#### [ACTIVITY]
An exact transcription of the entries is required, with no images included.

Page-level text extractions
____
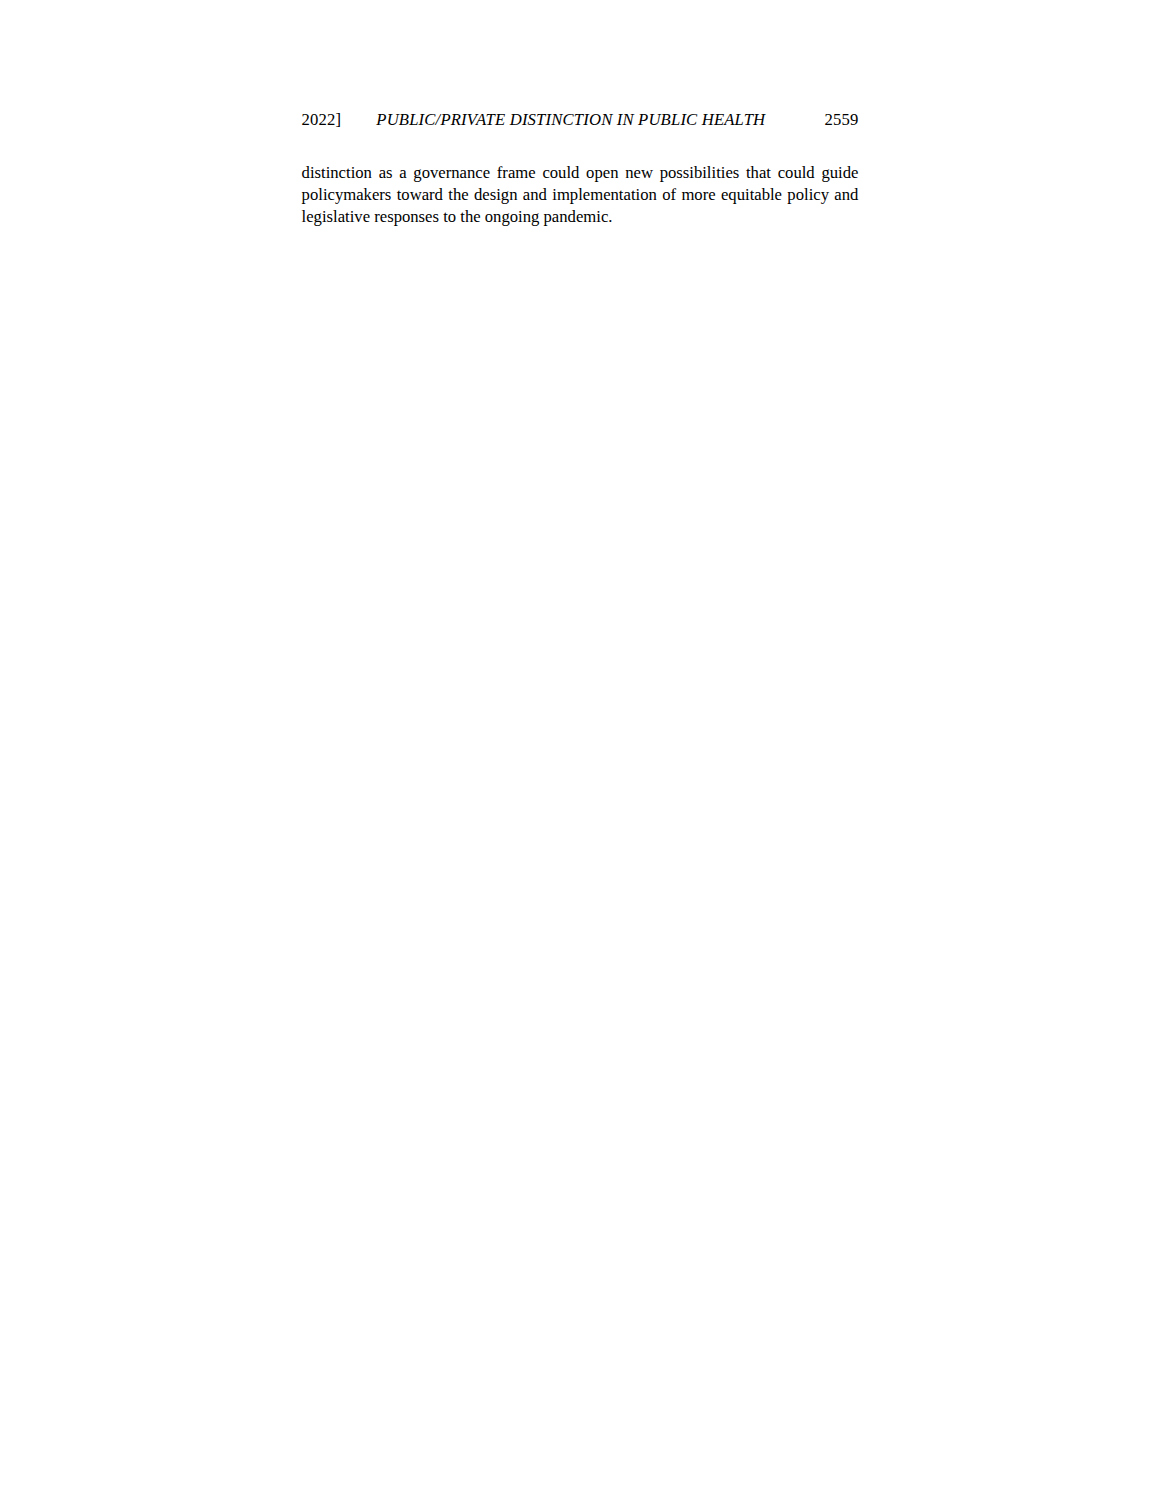2022] PUBLIC/PRIVATE DISTINCTION IN PUBLIC HEALTH 2559
distinction as a governance frame could open new possibilities that could guide policymakers toward the design and implementation of more equitable policy and legislative responses to the ongoing pandemic.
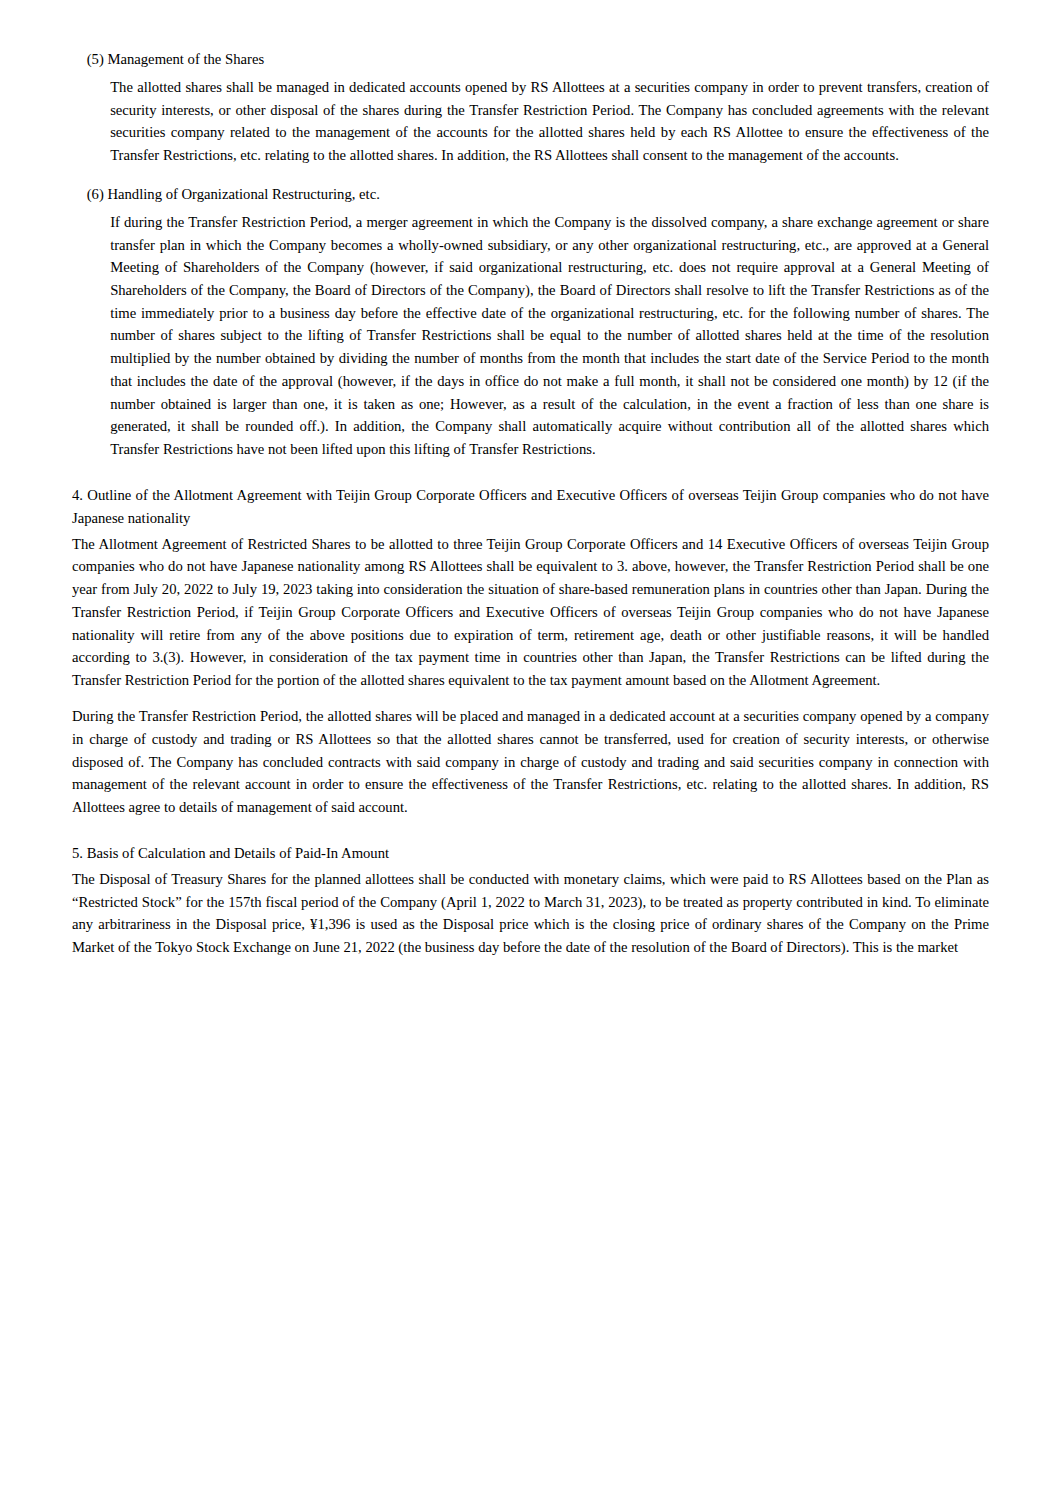(5) Management of the Shares
The allotted shares shall be managed in dedicated accounts opened by RS Allottees at a securities company in order to prevent transfers, creation of security interests, or other disposal of the shares during the Transfer Restriction Period. The Company has concluded agreements with the relevant securities company related to the management of the accounts for the allotted shares held by each RS Allottee to ensure the effectiveness of the Transfer Restrictions, etc. relating to the allotted shares. In addition, the RS Allottees shall consent to the management of the accounts.
(6) Handling of Organizational Restructuring, etc.
If during the Transfer Restriction Period, a merger agreement in which the Company is the dissolved company, a share exchange agreement or share transfer plan in which the Company becomes a wholly-owned subsidiary, or any other organizational restructuring, etc., are approved at a General Meeting of Shareholders of the Company (however, if said organizational restructuring, etc. does not require approval at a General Meeting of Shareholders of the Company, the Board of Directors of the Company), the Board of Directors shall resolve to lift the Transfer Restrictions as of the time immediately prior to a business day before the effective date of the organizational restructuring, etc. for the following number of shares. The number of shares subject to the lifting of Transfer Restrictions shall be equal to the number of allotted shares held at the time of the resolution multiplied by the number obtained by dividing the number of months from the month that includes the start date of the Service Period to the month that includes the date of the approval (however, if the days in office do not make a full month, it shall not be considered one month) by 12 (if the number obtained is larger than one, it is taken as one; However, as a result of the calculation, in the event a fraction of less than one share is generated, it shall be rounded off.). In addition, the Company shall automatically acquire without contribution all of the allotted shares which Transfer Restrictions have not been lifted upon this lifting of Transfer Restrictions.
4. Outline of the Allotment Agreement with Teijin Group Corporate Officers and Executive Officers of overseas Teijin Group companies who do not have Japanese nationality
The Allotment Agreement of Restricted Shares to be allotted to three Teijin Group Corporate Officers and 14 Executive Officers of overseas Teijin Group companies who do not have Japanese nationality among RS Allottees shall be equivalent to 3. above, however, the Transfer Restriction Period shall be one year from July 20, 2022 to July 19, 2023 taking into consideration the situation of share-based remuneration plans in countries other than Japan. During the Transfer Restriction Period, if Teijin Group Corporate Officers and Executive Officers of overseas Teijin Group companies who do not have Japanese nationality will retire from any of the above positions due to expiration of term, retirement age, death or other justifiable reasons, it will be handled according to 3.(3). However, in consideration of the tax payment time in countries other than Japan, the Transfer Restrictions can be lifted during the Transfer Restriction Period for the portion of the allotted shares equivalent to the tax payment amount based on the Allotment Agreement.
During the Transfer Restriction Period, the allotted shares will be placed and managed in a dedicated account at a securities company opened by a company in charge of custody and trading or RS Allottees so that the allotted shares cannot be transferred, used for creation of security interests, or otherwise disposed of. The Company has concluded contracts with said company in charge of custody and trading and said securities company in connection with management of the relevant account in order to ensure the effectiveness of the Transfer Restrictions, etc. relating to the allotted shares. In addition, RS Allottees agree to details of management of said account.
5. Basis of Calculation and Details of Paid-In Amount
The Disposal of Treasury Shares for the planned allottees shall be conducted with monetary claims, which were paid to RS Allottees based on the Plan as “Restricted Stock” for the 157th fiscal period of the Company (April 1, 2022 to March 31, 2023), to be treated as property contributed in kind. To eliminate any arbitrariness in the Disposal price, ¥1,396 is used as the Disposal price which is the closing price of ordinary shares of the Company on the Prime Market of the Tokyo Stock Exchange on June 21, 2022 (the business day before the date of the resolution of the Board of Directors). This is the market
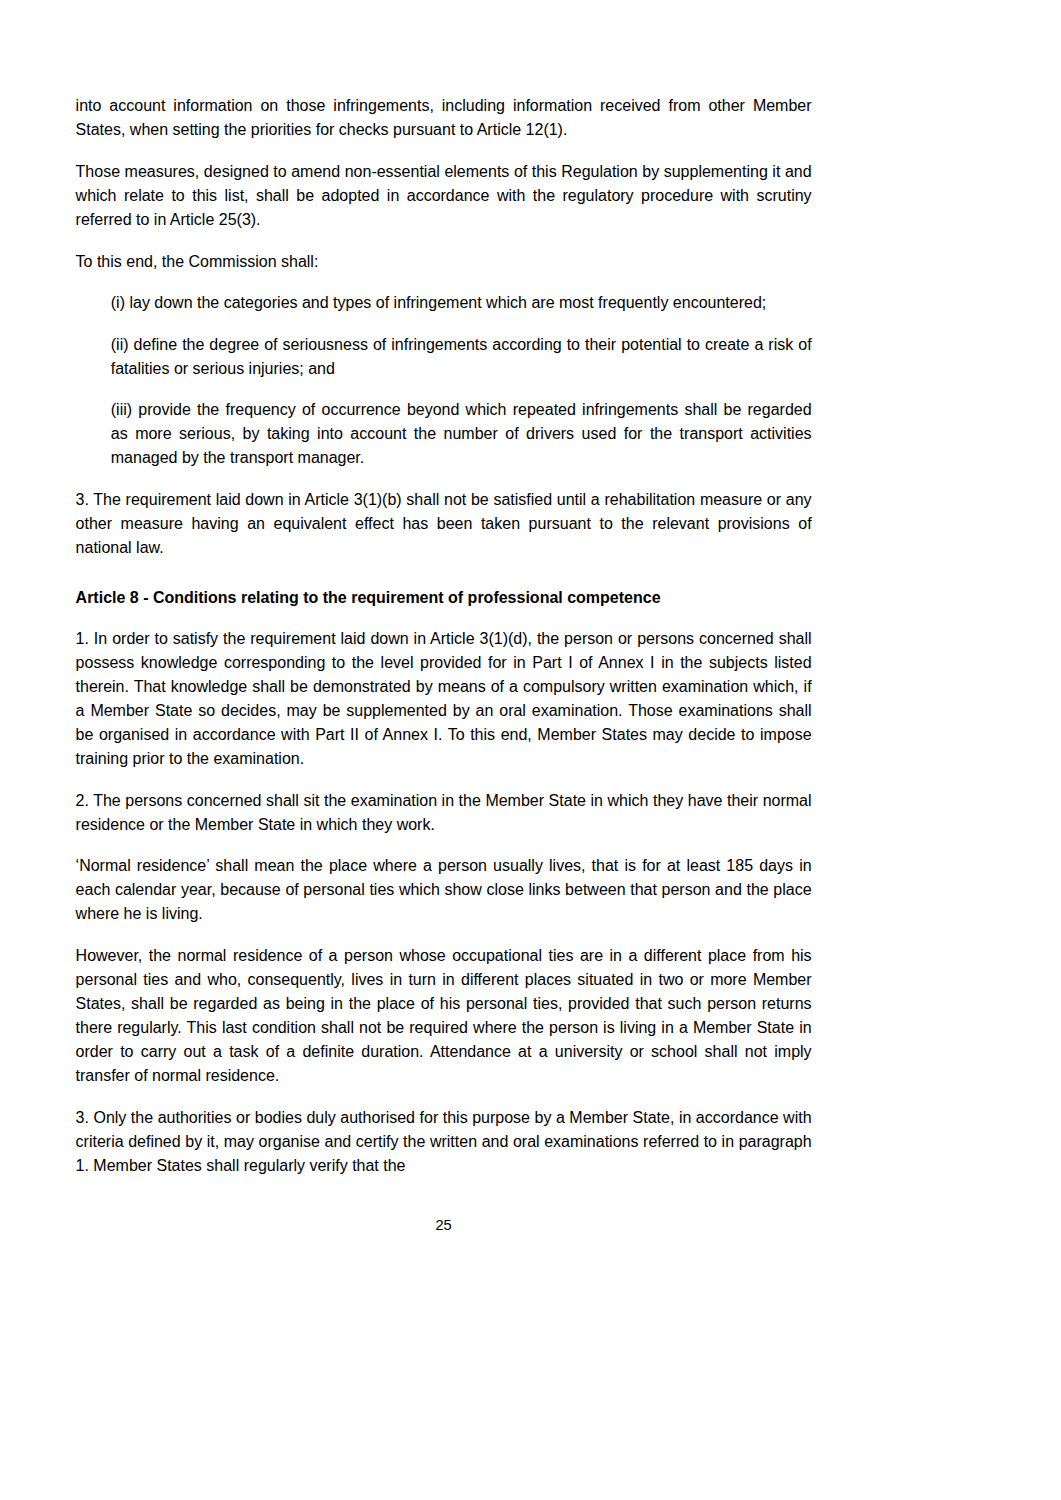into account information on those infringements, including information received from other Member States, when setting the priorities for checks pursuant to Article 12(1).
Those measures, designed to amend non-essential elements of this Regulation by supplementing it and which relate to this list, shall be adopted in accordance with the regulatory procedure with scrutiny referred to in Article 25(3).
To this end, the Commission shall:
(i) lay down the categories and types of infringement which are most frequently encountered;
(ii) define the degree of seriousness of infringements according to their potential to create a risk of fatalities or serious injuries; and
(iii) provide the frequency of occurrence beyond which repeated infringements shall be regarded as more serious, by taking into account the number of drivers used for the transport activities managed by the transport manager.
3. The requirement laid down in Article 3(1)(b) shall not be satisfied until a rehabilitation measure or any other measure having an equivalent effect has been taken pursuant to the relevant provisions of national law.
Article 8 - Conditions relating to the requirement of professional competence
1. In order to satisfy the requirement laid down in Article 3(1)(d), the person or persons concerned shall possess knowledge corresponding to the level provided for in Part I of Annex I in the subjects listed therein. That knowledge shall be demonstrated by means of a compulsory written examination which, if a Member State so decides, may be supplemented by an oral examination. Those examinations shall be organised in accordance with Part II of Annex I. To this end, Member States may decide to impose training prior to the examination.
2. The persons concerned shall sit the examination in the Member State in which they have their normal residence or the Member State in which they work.
‘Normal residence’ shall mean the place where a person usually lives, that is for at least 185 days in each calendar year, because of personal ties which show close links between that person and the place where he is living.
However, the normal residence of a person whose occupational ties are in a different place from his personal ties and who, consequently, lives in turn in different places situated in two or more Member States, shall be regarded as being in the place of his personal ties, provided that such person returns there regularly. This last condition shall not be required where the person is living in a Member State in order to carry out a task of a definite duration. Attendance at a university or school shall not imply transfer of normal residence.
3. Only the authorities or bodies duly authorised for this purpose by a Member State, in accordance with criteria defined by it, may organise and certify the written and oral examinations referred to in paragraph 1. Member States shall regularly verify that the
25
____
#### [WRITTEN RESPONSE]
2022] PUBLIC/PRIVATE DISTINCTION IN PUBLIC HEALTH 2559
distinction as a governance frame could open new possibilities that could guide policymakers toward the design and implementation of more equitable policy and legislative responses to the ongoing pandemic.
(5) Management of the Shares
The allotted shares shall be managed in dedicated accounts opened by RS Allottees at a securities company in order to prevent transfers, creation of security interests, or other disposal of the shares during the Transfer Restriction Period. The Company has concluded agreements with the relevant securities company related to the management of the accounts for the allotted shares held by each RS Allottee to ensure the effectiveness of the Transfer Restrictions, etc. relating to the allotted shares. In addition, the RS Allottees shall consent to the management of the accounts.
(6) Handling of Organizational Restructuring, etc.
If during the Transfer Restriction Period, a merger agreement in which the Company is the dissolved company, a share exchange agreement or share transfer plan in which the Company becomes a wholly-owned subsidiary, or any other organizational restructuring, etc., are approved at a General Meeting of Shareholders of the Company (however, if said organizational restructuring, etc. does not require approval at a General Meeting of Shareholders of the Company, the Board of Directors of the Company), the Board of Directors shall resolve to lift the Transfer Restrictions as of the time immediately prior to a business day before the effective date of the organizational restructuring, etc. for the following number of shares. The number of shares subject to the lifting of Transfer Restrictions shall be equal to the number of allotted shares held at the time of the resolution multiplied by the number obtained by dividing the number of months from the month that includes the start date of the Service Period to the month that includes the date of the approval (however, if the days in office do not make a full month, it shall not be considered one month) by 12 (if the number obtained is larger than one, it is taken as one; However, as a result of the calculation, in the event a fraction of less than one share is generated, it shall be rounded off.). In addition, the Company shall automatically acquire without contribution all of the allotted shares which Transfer Restrictions have not been lifted upon this lifting of Transfer Restrictions.
4. Outline of the Allotment Agreement with Teijin Group Corporate Officers and Executive Officers of overseas Teijin Group companies who do not have Japanese nationality
The Allotment Agreement of Restricted Shares to be allotted to three Teijin Group Corporate Officers and 14 Executive Officers of overseas Teijin Group companies who do not have Japanese nationality among RS Allottees shall be equivalent to 3. above, however, the Transfer Restriction Period shall be one year from July 20, 2022 to July 19, 2023 taking into consideration the situation of share-based remuneration plans in countries other than Japan. During the Transfer Restriction Period, if Teijin Group Corporate Officers and Executive Officers of overseas Teijin Group companies who do not have Japanese nationality will retire from any of the above positions due to expiration of term, retirement age, death or other justifiable reasons, it will be handled according to 3.(3). However, in consideration of the tax payment time in countries other than Japan, the Transfer Restrictions can be lifted during the Transfer Restriction Period for the portion of the allotted shares equivalent to the tax payment amount based on the Allotment Agreement.
During the Transfer Restriction Period, the allotted shares will be placed and managed in a dedicated account at a securities company opened by a company in charge of custody and trading or RS Allottees so that the allotted shares cannot be transferred, used for creation of security interests, or otherwise disposed of. The Company has concluded contracts with said company in charge of custody and trading and said securities company in connection with management of the relevant account in order to ensure the effectiveness of the Transfer Restrictions, etc. relating to the allotted shares. In addition, RS Allottees agree to details of management of said account.
5. Basis of Calculation and Details of Paid-In Amount
The Disposal of Treasury Shares for the planned allottees shall be conducted with monetary claims, which were paid to RS Allottees based on the Plan as “Restricted Stock” for the 157th fiscal period of the Company (April 1, 2022 to March 31, 2023), to be treated as property contributed in kind. To eliminate any arbitrariness in the Disposal price, ¥1,396 is used as the Disposal price which is the closing price of ordinary shares of the Company on the Prime Market of the Tokyo Stock Exchange on June 21, 2022 (the business day before the date of the resolution of the Board of Directors). This is the market
into account information on those infringements, including information received from other Member States, when setting the priorities for checks pursuant to Article 12(1).
Those measures, designed to amend non-essential elements of this Regulation by supplementing it and which relate to this list, shall be adopted in accordance with the regulatory procedure with scrutiny referred to in Article 25(3).
To this end, the Commission shall:
(i) lay down the categories and types of infringement which are most frequently encountered;
(ii) define the degree of seriousness of infringements according to their potential to create a risk of fatalities or serious injuries; and
(iii) provide the frequency of occurrence beyond which repeated infringements shall be regarded as more serious, by taking into account the number of drivers used for the transport activities managed by the transport manager.
3. The requirement laid down in Article 3(1)(b) shall not be satisfied until a rehabilitation measure or any other measure having an equivalent effect has been taken pursuant to the relevant provisions of national law.
Article 8 - Conditions relating to the requirement of professional competence
1. In order to satisfy the requirement laid down in Article 3(1)(d), the person or persons concerned shall possess knowledge corresponding to the level provided for in Part I of Annex I in the subjects listed therein. That knowledge shall be demonstrated by means of a compulsory written examination which, if a Member State so decides, may be supplemented by an oral examination. Those examinations shall be organised in accordance with Part II of Annex I. To this end, Member States may decide to impose training prior to the examination.
2. The persons concerned shall sit the examination in the Member State in which they have their normal residence or the Member State in which they work.
‘Normal residence’ shall mean the place where a person usually lives, that is for at least 185 days in each calendar year, because of personal ties which show close links between that person and the place where he is living.
However, the normal residence of a person whose occupational ties are in a different place from his personal ties and who, consequently, lives in turn in different places situated in two or more Member States, shall be regarded as being in the place of his personal ties, provided that such person returns there regularly. This last condition shall not be required where the person is living in a Member State in order to carry out a task of a definite duration. Attendance at a university or school shall not imply transfer of normal residence.
3. Only the authorities or bodies duly authorised for this purpose by a Member State, in accordance with criteria defined by it, may organise and certify the written and oral examinations referred to in paragraph 1. Member States shall regularly verify that the
25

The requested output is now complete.